- Description of the task
What you produce should match the records below precisely, except that images are removed.

[Page segmentation data]
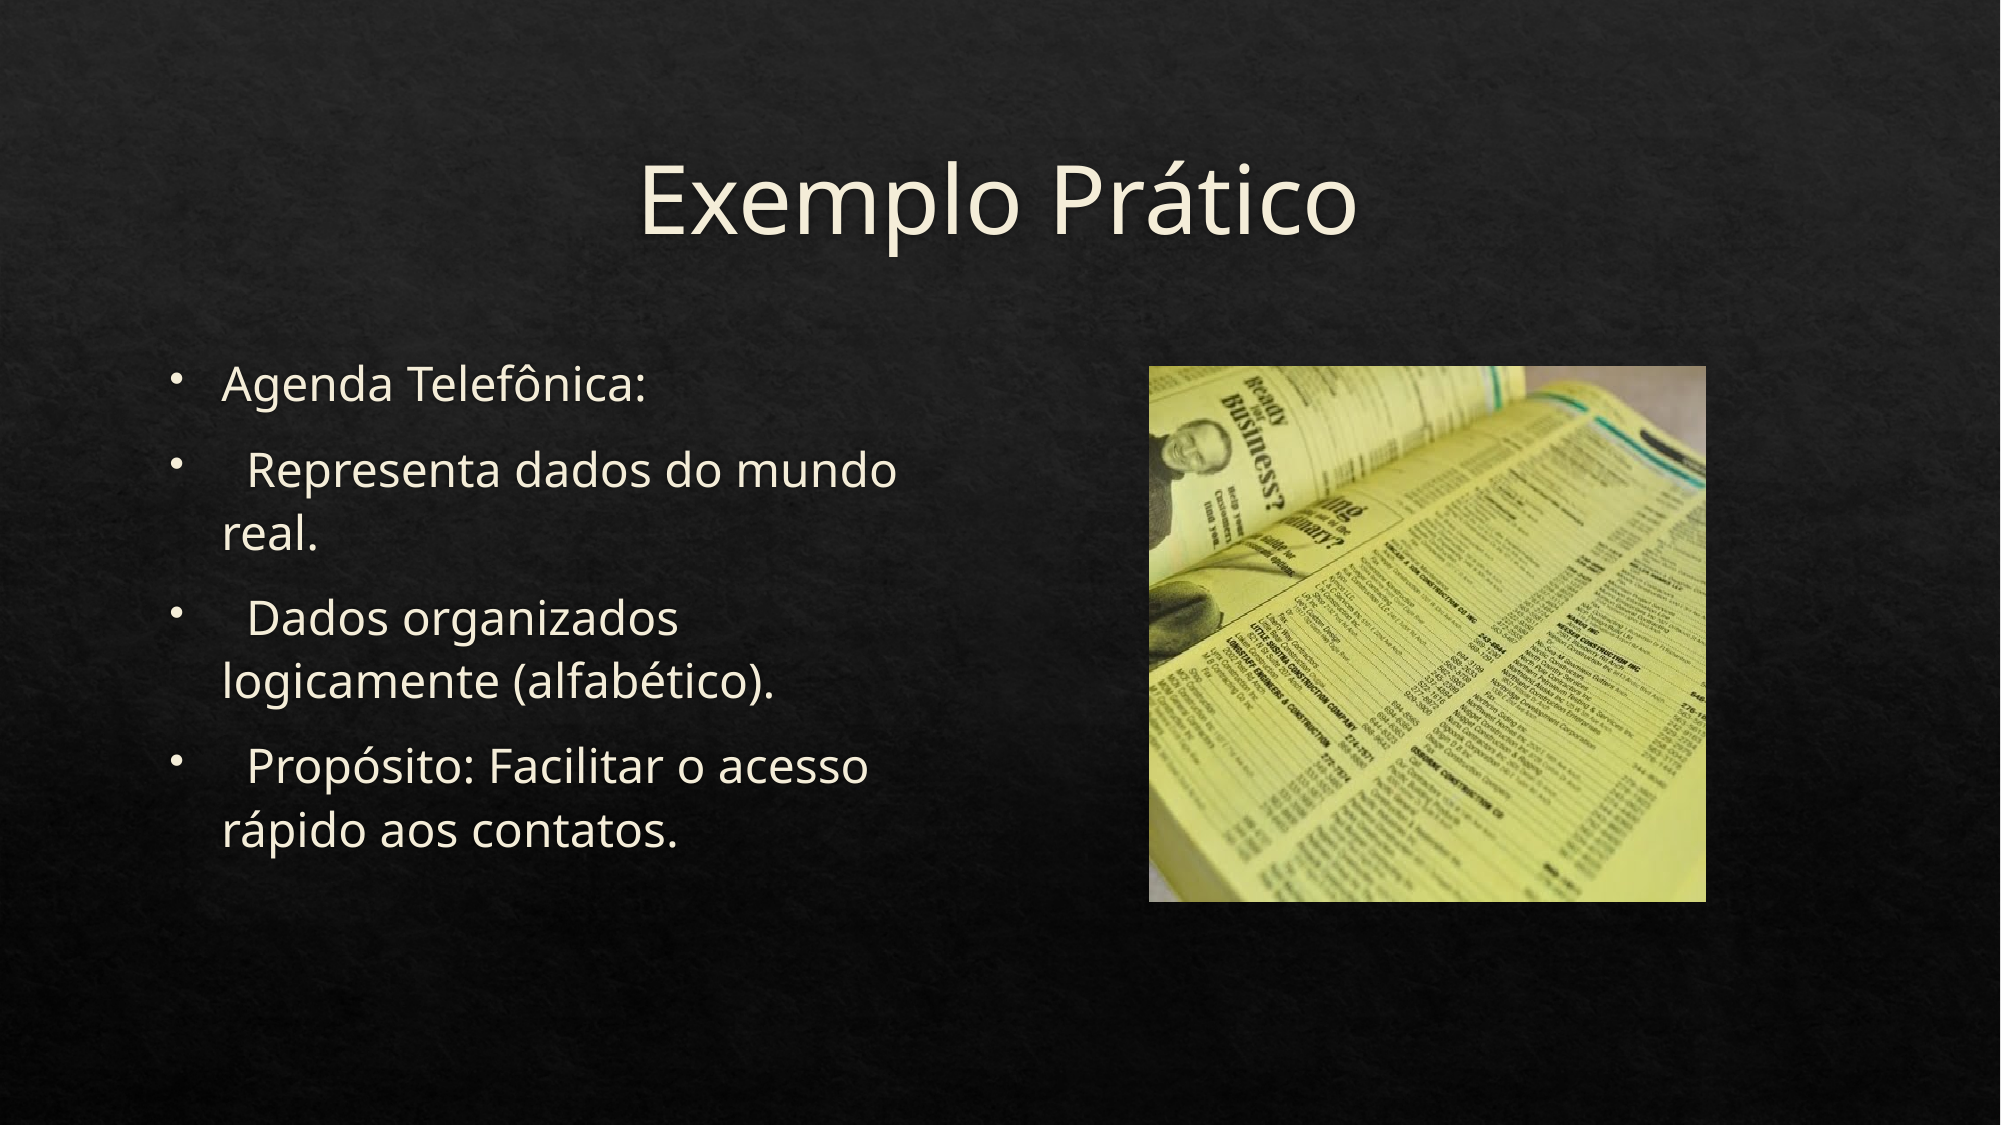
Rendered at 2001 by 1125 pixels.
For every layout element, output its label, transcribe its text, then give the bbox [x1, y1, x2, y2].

list Agenda Telefônica: Representa dados do mundo real. Dados organizados logicamente (alfabético). Propósito: Facilitar o acesso rápido aos contatos. [149, 340, 917, 950]
picture [1148, 366, 1706, 902]
title Exemplo Prático [149, 99, 1849, 307]
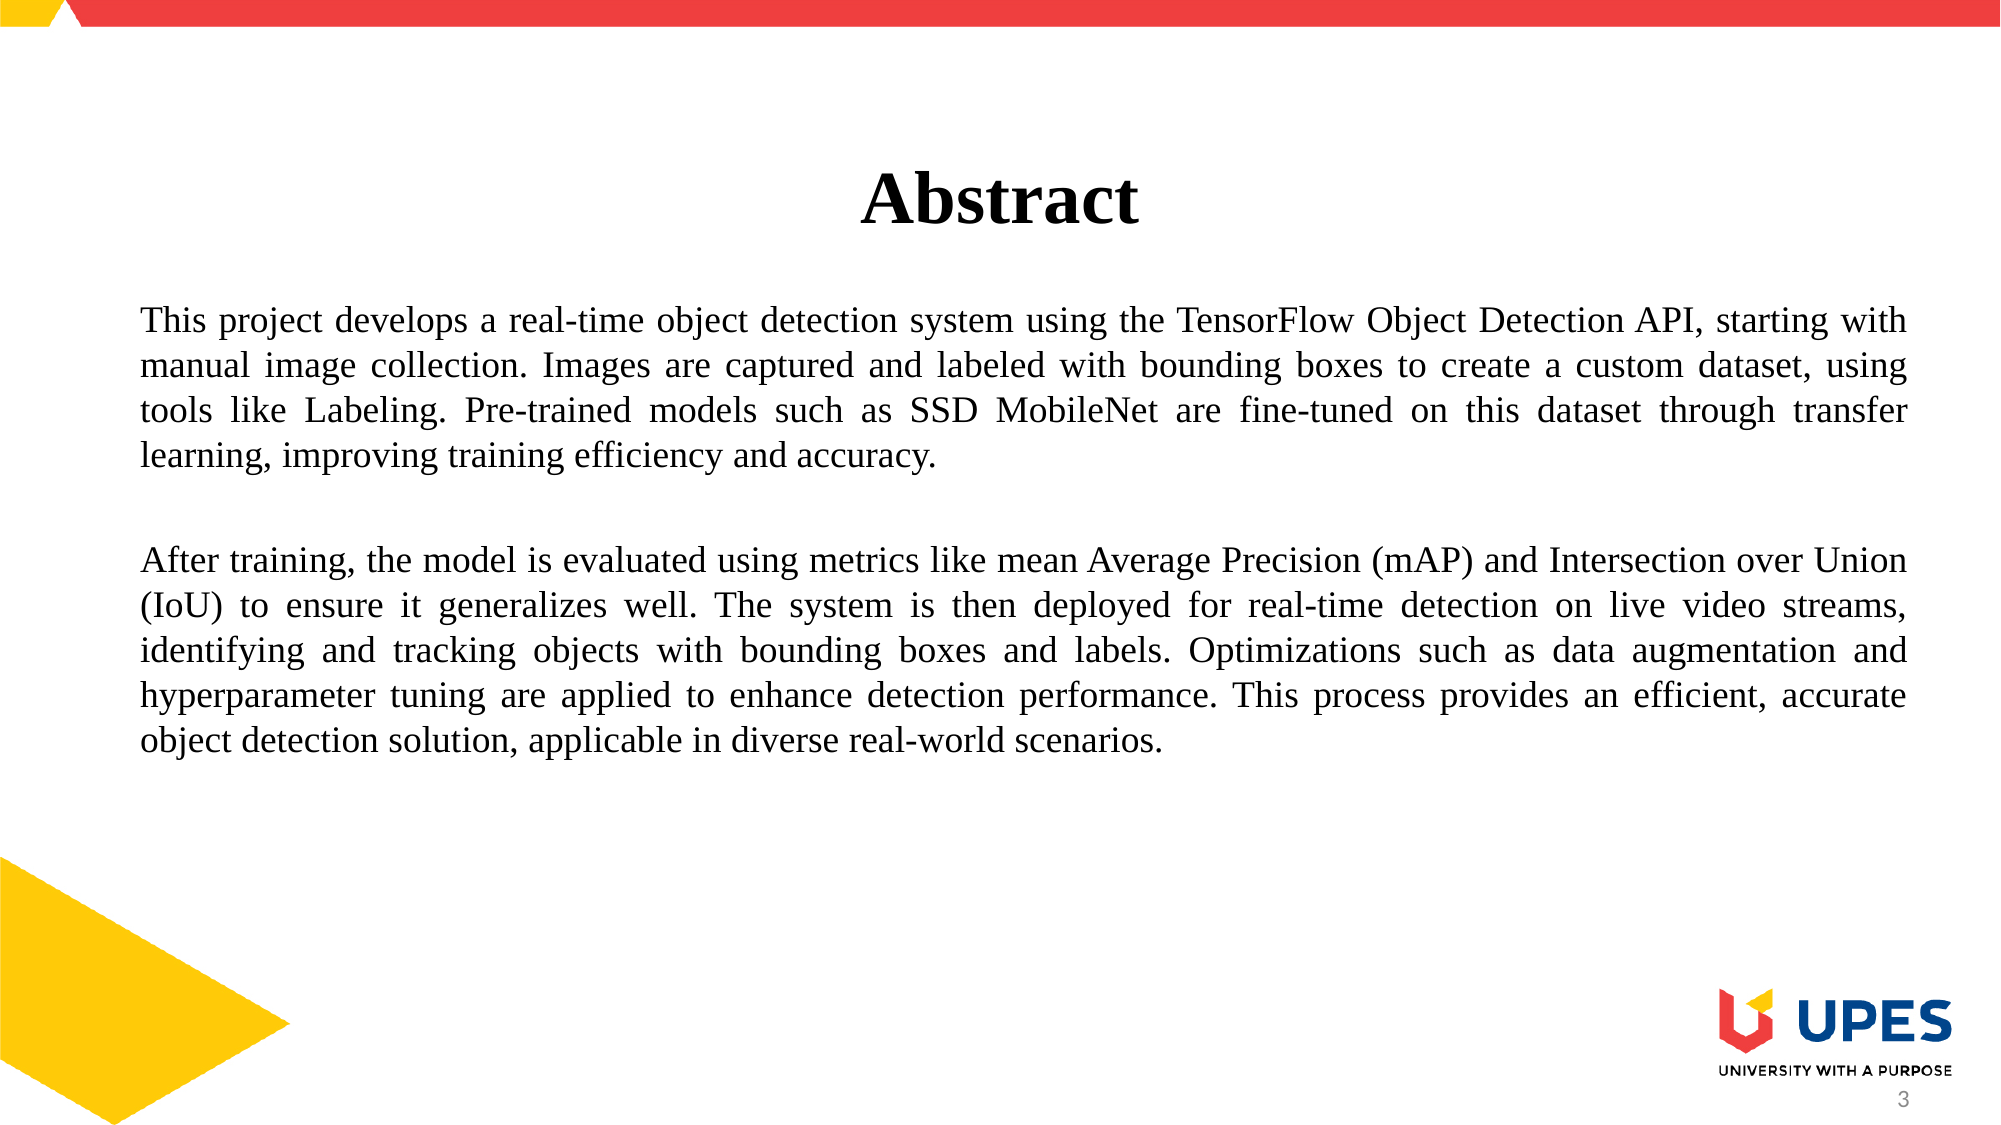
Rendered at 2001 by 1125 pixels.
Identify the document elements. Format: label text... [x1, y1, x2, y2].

title Abstract [99, 99, 1900, 288]
picture [0, 0, 2001, 1125]
list This project develops a real-time object detection system using the TensorFlow Object Detection API, starting with manual image collection. Images are captured and labeled with bounding boxes to create a custom dataset, using tools like Labeling. Pre-trained models such as SSD MobileNet are fine-tuned on this dataset through transfer learning, improving training efficiency and accuracy. After training, the model is evaluated using metrics like mean Average Precision (mAP) and Intersection over Union (IoU) to ensure it generalizes well. The system is then deployed for real-time detection on live video streams, identifying and tracking objects with bounding boxes and labels. Optimizations such as data augmentation and hyperparameter tuning are applied to enhance detection performance. This process provides an efficient, accurate object detection solution, applicable in diverse real-world scenarios. [125, 287, 1925, 1030]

- Task response
Rendered at 2001 by 1125 pixels.
For every layout element, output its label, transcribe its text, then give the bbox [x1, y1, x2, y2].

list Agenda Telefônica: Representa dados do mundo real. Dados organizados logicamente (alfabético). Propósito: Facilitar o acesso rápido aos contatos. [149, 340, 917, 950]
picture [1148, 366, 1706, 902]
title Exemplo Prático [149, 99, 1849, 307]
Rendered at 2001 by 1125 pixels.
Identify the document elements. Format: label text... [x1, y1, x2, y2].

title Abstract [99, 99, 1900, 288]
picture [0, 0, 2001, 1125]
list This project develops a real-time object detection system using the TensorFlow Object Detection API, starting with manual image collection. Images are captured and labeled with bounding boxes to create a custom dataset, using tools like Labeling. Pre-trained models such as SSD MobileNet are fine-tuned on this dataset through transfer learning, improving training efficiency and accuracy. After training, the model is evaluated using metrics like mean Average Precision (mAP) and Intersection over Union (IoU) to ensure it generalizes well. The system is then deployed for real-time detection on live video streams, identifying and tracking objects with bounding boxes and labels. Optimizations such as data augmentation and hyperparameter tuning are applied to enhance detection performance. This process provides an efficient, accurate object detection solution, applicable in diverse real-world scenarios. [125, 287, 1925, 1030]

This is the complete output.